The company warned that these measures could lead to double taxation and significantly increase operational costs.
Coca-Cola emphasised that such financial burdens could deter direct foreign investments and make their products unaffordable, and destabilise the business environment in Kenya.
The Finance Bill 2024 has introduced various tax reforms that have sparked debate among multinational companies operating in Kenya.
“Frequent and unanticipated tax policy shifts create a volatile business climate, erode investor trust, and hinder strategic planning. Such unpredictability, exemplified by abrupt tax rate changes or the introduction of new taxes, directly impacts the core structures of businesses.
"This instability not only discourages investment but also affects tax remittances,” said Cliff Machoka, Director of Public Affairs, Communications, and Sustainability at Coca-Cola East and Central Africa.
Coca-Cola also urged the committee to consider dropping the proposed amendment to Section 42 (G) of the Excise Duty Act by deleting the word “imported” on all plastics.
John Mwendwa, the Public Affairs, Communications, and Sustainability Director Coca-Cola Africa, said that with excise duty for plastic products in Uganda, Tanzania, and Rwanda being zero-rated, Kenya was likely to lose business to its neighbours.
“By imposing excise duty on locally produced plastics, this will increase the cost of production and thus increase the cost of goods that require the use of plastic packaging,” Mwendwa stated.
“Coupled with other proposed levies on plastic packaging, this will result in multiple taxation on the same product, further increasing costs for businesses and consumers," he added.
The eco levy seeks to impose Sh150 per kilogram on all articles of plastic packaging materials.
Coca-Cola further urged lawmakers to consider exempting commercial and agricultural vehicles from the 2.5% car circulation levy.

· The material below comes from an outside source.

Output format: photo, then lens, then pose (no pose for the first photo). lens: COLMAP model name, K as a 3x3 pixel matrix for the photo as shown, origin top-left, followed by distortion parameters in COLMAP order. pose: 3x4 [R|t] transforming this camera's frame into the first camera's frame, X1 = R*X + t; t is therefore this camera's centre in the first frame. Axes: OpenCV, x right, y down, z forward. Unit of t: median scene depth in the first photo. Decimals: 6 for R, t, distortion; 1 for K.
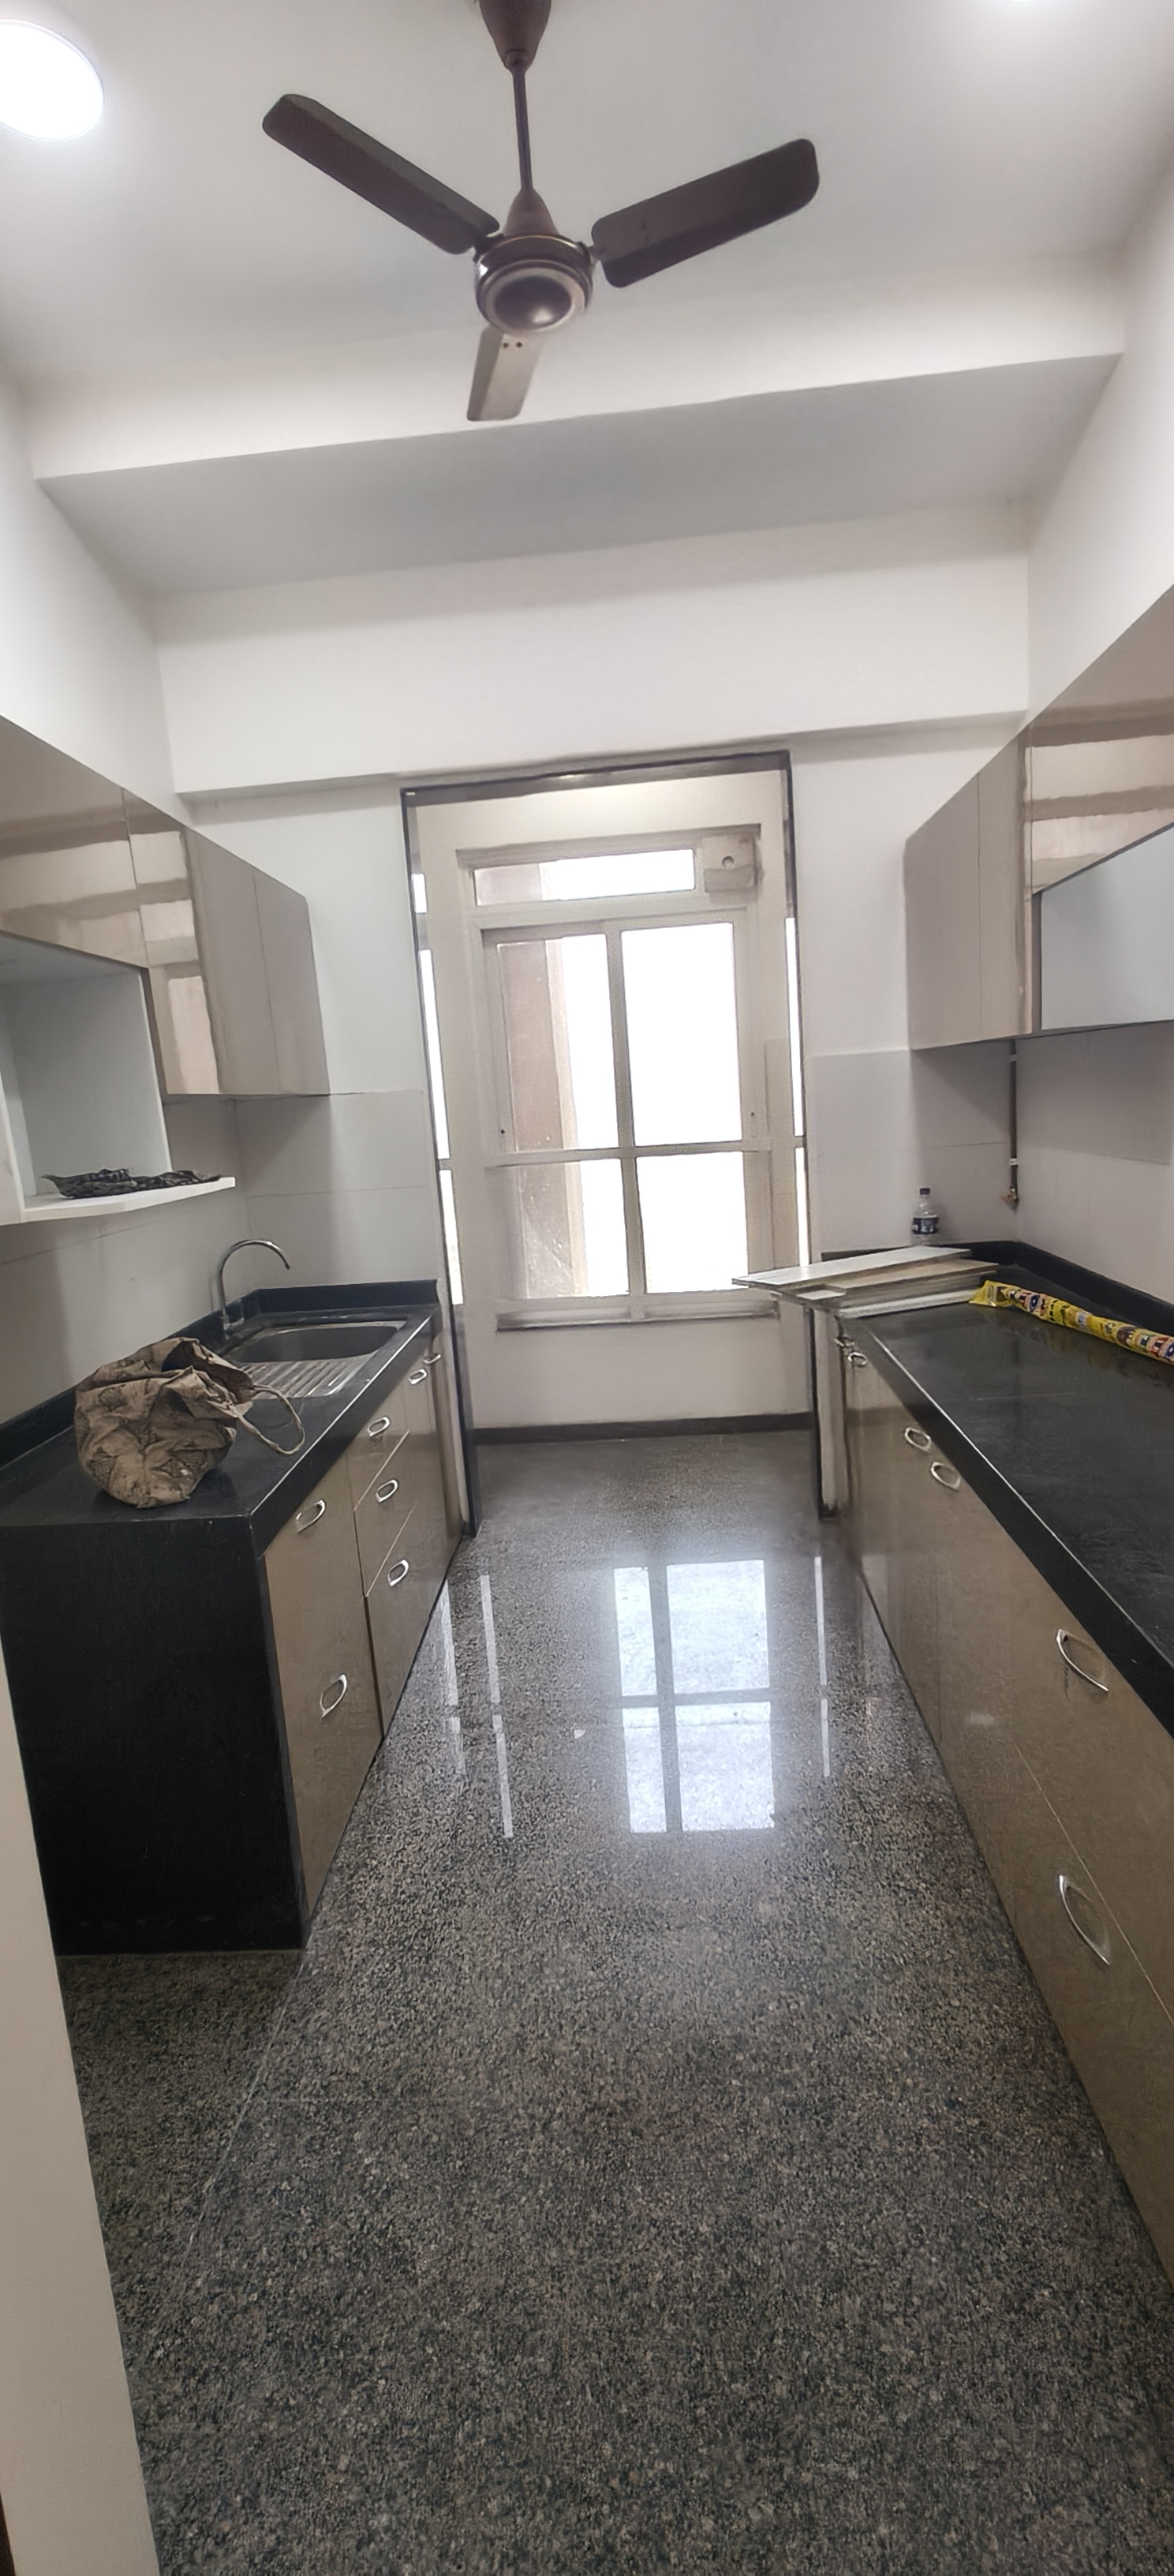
lens RADIAL K [[1147.5, 0, 584.0], [0, 1147.5, 1283.3], [0, 0, 1]] dist [0.002284, 0.001658]
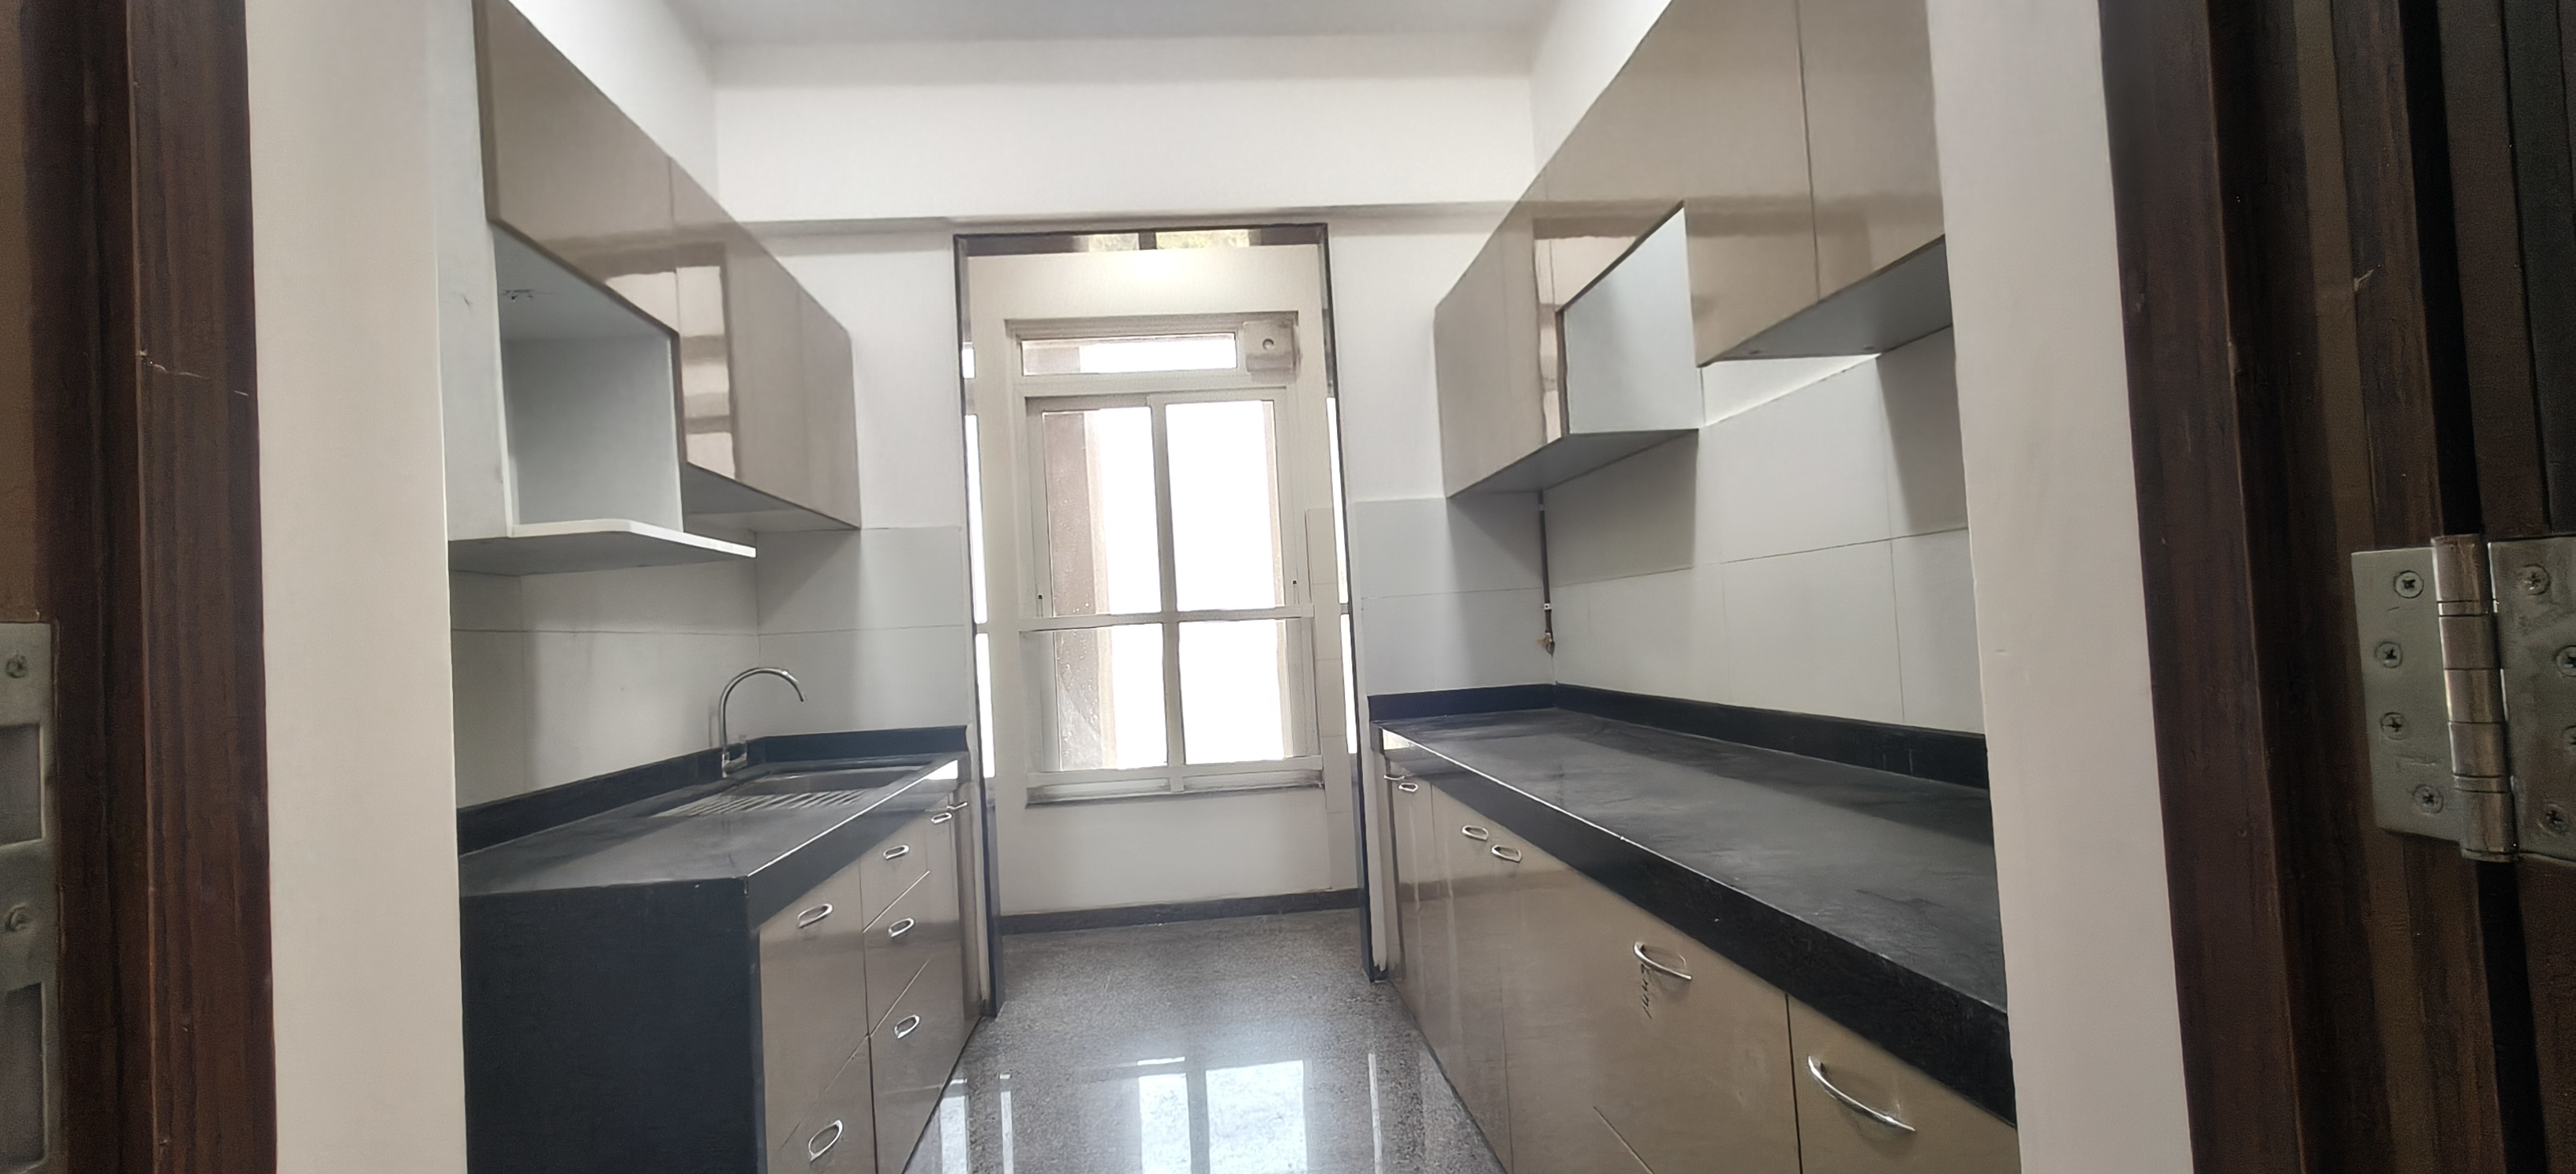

They proposed lowering the rate from 2.5% to 1%.
READ: Motor Vehicle Tax: Inside government's plan to lure foreign billions
Other manufacturers oppose proposal in Finance Bill 2024
Tile & Carpet Centre Limited also sought protection, urging the committee to consider exempting white cement from excise duty or allowing preferential importation of this product through a duty remission scheme for manufacturers.
They justified this by stating that there is no local producer of white cement within EAC, which is a key raw material for tile adhesives, grouting, and other cement-based products.
They further called for the removal of the export and investment promotion levy of 3% customs value covering sanitary fixtures, as there is only one local manufacturer who is still building capacity.
Technology Service Providers of Kenya (TESPOK) urged the committee to drop the proposed amendment to the Excise Duty Tax Act 2015 to increase the excise duty on telephone, internet, and data services to 20% and instead substitute the rate with 10%.
TESPOK argued that Kenya has the highest tax contribution at 37% of total market revenue compared to the Sub-Saharan average of 26%.
They also proposed the removal of SIM cards and cellular phones from the list of excisable services.
READ: Finance Bill 2024 proposes 16% VAT on financial transactions
Appearing with TESPOK, Wananchi Group proposed that the committee consider retaining excise duty on internet at 15% or consider lowering the rate to enhance connectivity, penetration of ICT services in remote areas, and promote growth within the industry.
The National Assembly Finance and National Planning Committee chairperson, Kimani Kuria, assured stakeholders that the government is keen to make Kenya a manufacturing country.
He reassured them that the committee would not adopt measures that would harm the local manufacturing sector, forcing players to relocate to other countries within the region.
Committee members, led by Umul-Kheir Kassim (Mandera Woman Rep), called for regular stakeholder engagement post-approval of the Finance Bill to assess the impact of the law on the economy.
“Do not just engage with us during the consideration of the Finance Bill. Let us engage regularly to assess the impact of the approved law so it can inform how we approach the next Finance Bill,” she urged.
So far, the committee has engaged 105 organized groups, with 71 others set to have their memoranda received.
The stakeholder engagements continue at the Kenyatta International Convention Center (KICC).